1827-11-30, de Félicité de Lamennais à Pierre Antoine Berryer.

Que je comprends bien, mon cher ami, ce mélange de dégoût et d'intérêt que vous éprouvez à l'égard de ce qui se passe! C'est un spectacle hideux sans doute, mais c'est un grand spectacle. Il m'est arrivé quelquefois, et toujours avec un serrement de cœur inexprimable, de voir des fous. Mais une société folle, tour à tour idiote et frénétique, et quelquefois l'un et l'autre ensemble, c'est bien autre chose. Les paroles manquent pour rendre l'impression qu'on en reçoit. Vous demandez si cette pauvre aliénée guérira? Je n'en sais rien. Toujours ne sera-ce pas avant que la maladie n ait parcouru toutes ses périodes. Jusque-là il faut prendre patience, à peu près comme M. de Villèle attendant sa majorité. Il serait encore possible qu'elle lui fût donnée par les grands collèges'. Cependant ce sera, dans tous les cas, une majorité si faible en nombre, et la force morale de l'opposition sera si grande, que le changement de ministère me paraît à peu près inévitable. Là-dessus vient la question : Qui est-ce qui le remplacera?
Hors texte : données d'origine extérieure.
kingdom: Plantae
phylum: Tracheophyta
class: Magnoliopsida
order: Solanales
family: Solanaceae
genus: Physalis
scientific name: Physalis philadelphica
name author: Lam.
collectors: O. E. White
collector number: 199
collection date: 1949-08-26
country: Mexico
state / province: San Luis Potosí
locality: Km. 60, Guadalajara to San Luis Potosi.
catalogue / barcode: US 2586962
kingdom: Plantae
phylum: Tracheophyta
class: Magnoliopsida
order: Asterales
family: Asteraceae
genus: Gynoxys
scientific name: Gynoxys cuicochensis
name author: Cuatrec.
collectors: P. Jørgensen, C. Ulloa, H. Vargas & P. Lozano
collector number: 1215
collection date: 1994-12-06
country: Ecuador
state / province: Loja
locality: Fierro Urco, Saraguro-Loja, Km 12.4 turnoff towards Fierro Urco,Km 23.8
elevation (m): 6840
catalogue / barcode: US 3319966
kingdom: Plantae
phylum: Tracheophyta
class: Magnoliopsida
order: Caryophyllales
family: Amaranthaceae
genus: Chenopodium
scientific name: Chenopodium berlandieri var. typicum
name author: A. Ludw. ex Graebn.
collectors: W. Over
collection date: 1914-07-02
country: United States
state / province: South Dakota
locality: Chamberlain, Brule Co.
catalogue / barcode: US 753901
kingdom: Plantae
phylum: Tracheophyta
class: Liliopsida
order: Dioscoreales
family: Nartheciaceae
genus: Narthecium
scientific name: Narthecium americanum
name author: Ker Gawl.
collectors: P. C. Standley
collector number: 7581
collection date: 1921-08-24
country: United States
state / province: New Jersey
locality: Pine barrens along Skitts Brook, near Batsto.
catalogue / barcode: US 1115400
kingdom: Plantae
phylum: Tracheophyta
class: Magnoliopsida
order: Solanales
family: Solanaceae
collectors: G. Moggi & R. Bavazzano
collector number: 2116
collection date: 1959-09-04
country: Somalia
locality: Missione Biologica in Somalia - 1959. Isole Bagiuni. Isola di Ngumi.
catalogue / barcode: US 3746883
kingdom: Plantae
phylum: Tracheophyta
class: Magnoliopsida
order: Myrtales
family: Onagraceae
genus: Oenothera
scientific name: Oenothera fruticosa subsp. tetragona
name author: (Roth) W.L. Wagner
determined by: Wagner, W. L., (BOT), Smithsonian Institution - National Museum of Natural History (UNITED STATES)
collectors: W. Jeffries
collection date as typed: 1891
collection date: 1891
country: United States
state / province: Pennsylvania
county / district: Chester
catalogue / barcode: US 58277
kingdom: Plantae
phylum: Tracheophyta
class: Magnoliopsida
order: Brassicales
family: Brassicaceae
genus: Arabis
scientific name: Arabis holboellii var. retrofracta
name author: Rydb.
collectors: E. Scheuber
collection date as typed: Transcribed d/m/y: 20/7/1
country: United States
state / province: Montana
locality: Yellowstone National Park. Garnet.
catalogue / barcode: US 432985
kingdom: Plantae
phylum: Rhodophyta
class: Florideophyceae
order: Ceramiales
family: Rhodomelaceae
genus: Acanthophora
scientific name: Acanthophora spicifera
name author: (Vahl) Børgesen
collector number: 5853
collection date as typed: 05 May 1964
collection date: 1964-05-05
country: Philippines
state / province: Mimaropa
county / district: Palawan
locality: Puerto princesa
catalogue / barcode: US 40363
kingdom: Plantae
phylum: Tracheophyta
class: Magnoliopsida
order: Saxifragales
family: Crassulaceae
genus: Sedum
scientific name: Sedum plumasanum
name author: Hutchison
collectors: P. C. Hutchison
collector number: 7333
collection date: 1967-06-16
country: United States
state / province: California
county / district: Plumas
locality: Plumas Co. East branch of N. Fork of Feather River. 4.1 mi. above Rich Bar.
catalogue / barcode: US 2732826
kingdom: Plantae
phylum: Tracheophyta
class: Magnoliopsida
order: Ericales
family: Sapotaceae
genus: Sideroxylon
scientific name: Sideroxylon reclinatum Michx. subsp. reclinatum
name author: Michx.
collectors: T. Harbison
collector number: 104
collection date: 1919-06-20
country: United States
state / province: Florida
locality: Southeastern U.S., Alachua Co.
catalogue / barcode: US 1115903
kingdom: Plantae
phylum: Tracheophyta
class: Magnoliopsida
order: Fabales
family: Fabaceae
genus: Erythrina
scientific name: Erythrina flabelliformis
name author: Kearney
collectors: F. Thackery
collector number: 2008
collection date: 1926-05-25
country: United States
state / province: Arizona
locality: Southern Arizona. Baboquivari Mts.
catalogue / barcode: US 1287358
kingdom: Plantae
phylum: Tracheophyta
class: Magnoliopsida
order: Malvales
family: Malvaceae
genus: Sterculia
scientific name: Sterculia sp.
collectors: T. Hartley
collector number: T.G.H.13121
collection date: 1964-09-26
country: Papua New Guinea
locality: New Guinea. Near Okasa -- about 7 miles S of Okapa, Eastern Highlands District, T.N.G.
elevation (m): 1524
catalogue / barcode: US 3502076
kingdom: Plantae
Il n'importe, je vous assure; nommez qui vous voudrez, il est impossible que le système ne soit pas libéral au fond, et pour mon compte je préférerais qu 'il le fût bien décidément, plutôt que de languir dans un sot milieu, plus nuisible que tout le reste à la vérité. Nous avons été, depuis cinq ans, plus loin dans le mal que durant les trente années précédentes. Je vois beaucoup de gens s'inquiéter pour les Bourbons : on n'a pas tort; je crois qu'ils auront la destinée des Stuart. Mais ce n'est pas là, très-certainement, la première pensée de la Révolution. Elle a des vues bien autrement profondes; c'est le Catholicisme qu'elle veut détruire, uniquement lui; il n'y a pas d'autre question dans le monde. Aussi vous la verrez clairement au fond de toutes les questions qui vont naître. On remuera de nouveau cette bêtise terrible du gallicanisme, et ce sera sur cette doctrine que la lutte décisive s'engagera. On poussera peu à peu le roi, ou celui-ci ou son successeur, à des actes qui prépareront le schisme, s'ils ne sont pas le schisme même ; et puis le moment où il refusera d'obéir à l'impulsion sera celui de sa chute. D'ailleurs il n'y a point aujourd'hui de pouvoir que les peuples puissent supporter longtemps. Le mariage seul unit irrévocablement : or, il n'existe plus de mariage en politique. La nation et le souverain vivent ensemble, voilà tout.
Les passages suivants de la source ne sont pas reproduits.